_Consigne_: Rédigez la suite du texte source sur l'avenir des structures départementales et régionales du mouvement sportif, en partant de sa dernière phrase.

_Texte source_:
----

Un sénateur a attiré l’attention du secrétaire d’État chargé des sports sur l’avenir de l’ensemble des structures du mouvement sportif fédéral, et notamment des commissions départementales et régionales. En effet, de profondes inquiétudes émanent des comités départementaux olympiques et sportifs. Elles reposent sur des propositions d’évolution du CNDS (Centre national pour le développement du sport) qui se traduiraient par un affaiblissement du rôle de l’ensemble des structures agissant aux niveaux départemental et régional. Cette réforme envisagée ne manquerait pas d’entraîner des ruptures dans les partenariats existant entre acteurs du mouvement sportif. De plus, les moyens financiers consacrés aux actions de ces différentes structures dans le cadre du budget 2009 ne semblent pas pérennisés. Aussi, il lui demande de lui indiquer les mesures concrètes qu’il compte prendre pour pérenniser les dispositifs de concertation et d’examen paritaire de toutes les demandes issues des niveaux départemental et régional.

----

_Extraits de données_:
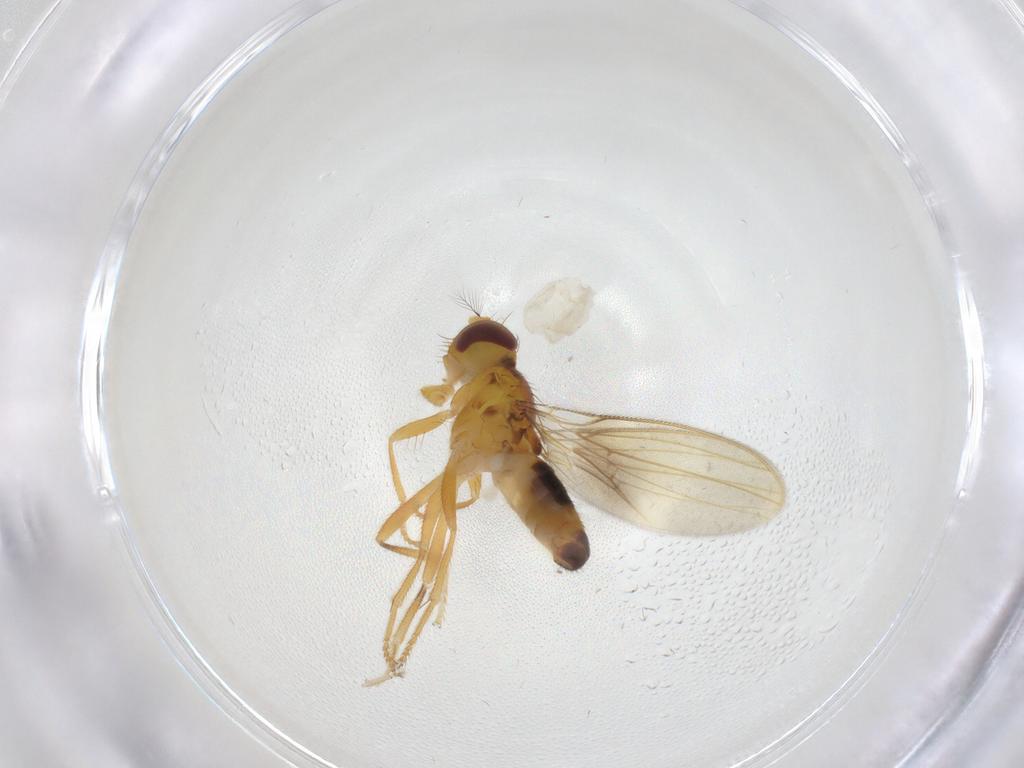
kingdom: Animalia
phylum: Arthropoda
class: Insecta
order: Diptera
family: Periscelididae
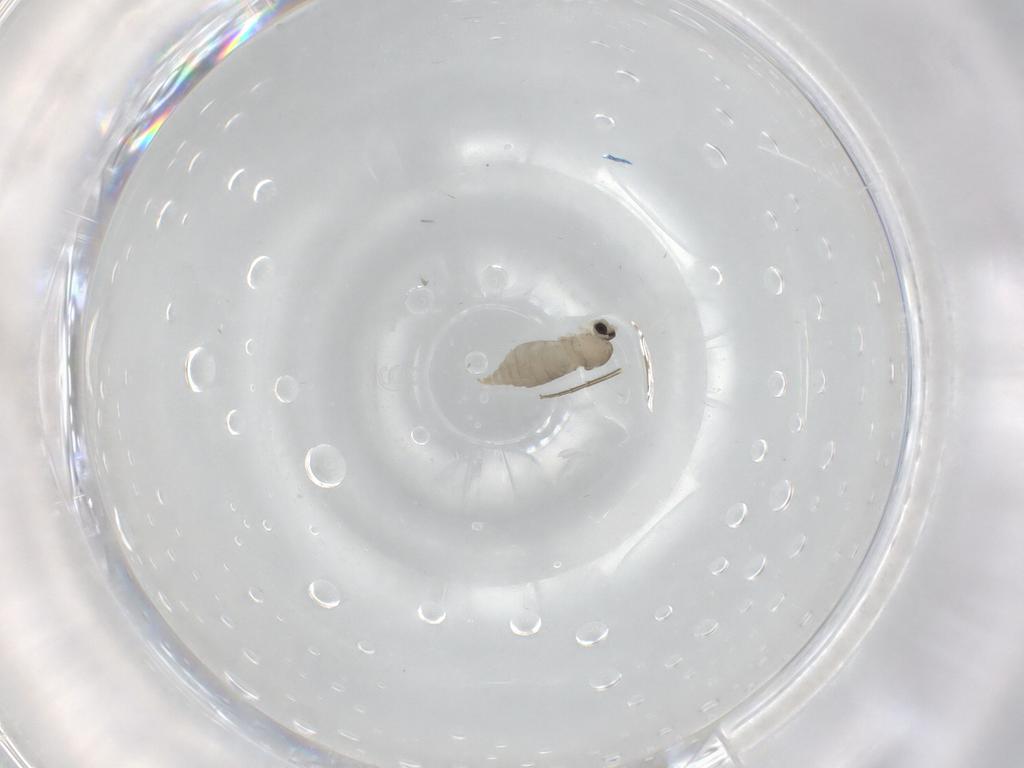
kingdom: Animalia
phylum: Arthropoda
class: Insecta
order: Diptera
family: Cecidomyiidae
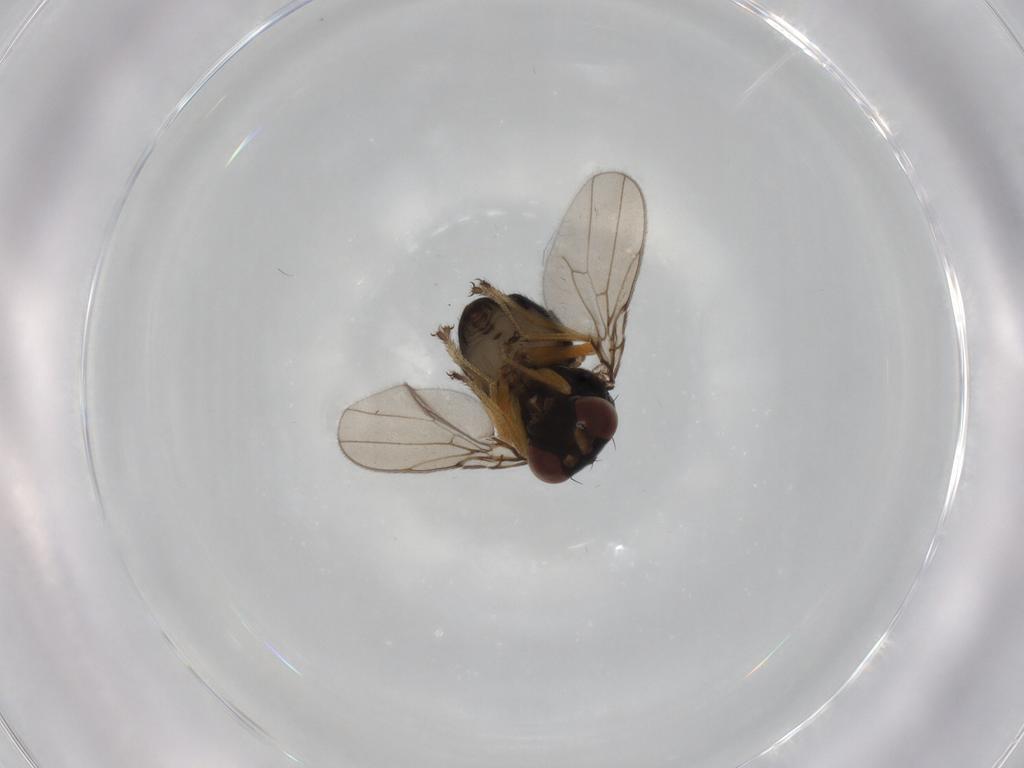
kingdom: Animalia
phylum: Arthropoda
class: Insecta
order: Diptera
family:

----

_Corrigé_:
Réponse :

Les réformes en cours s’inscrivent dans le cadre de la mise en oeuvre de la révision générale des politiques publiques (RGPP). En ce qui concerne l’adaptation de l’organisation du Centre national pour le développement du sport (CNDS) à la nouvelle architecture des services déconcentrés de l’État et l’intégration des actuelles directions régionales de la jeunesse et des sports (DRJS) et directions départementales de la jeunesse et des sports (DDJS) dans des structures plus vastes, compétentes en matière de cohésion sociale, le Gouvernement a annoncé que la circonscription régionale devenait le niveau de droit commun du pilotage des politiques de l’État sur le territoire. C’est la raison pour laquelle, à partir de 2009, l’ensemble des moyens déconcentrés du CNDS sera réparti au niveau régional, dans le cadre de commissions territoriales dont la composition assurera la représentation des acteurs départementaux. Cette évolution des structures en cours ne signifie en rien le désengagement du CNDS de l’échelon départemental et infra départemental. Les actions relevant de ces niveaux et, en particulier, les actions des clubs – dès lors qu’elles répondent aux critères d’intervention du CNDS – continueront à être soutenues, dans le cadre d’une politique définie à l’échelon régional. Les modalités de gouvernance du CNDS, associant le mouvement sportif régional et départemental aux décisions stratégiques et d’allocation des subventions, ont ainsi été confirmées.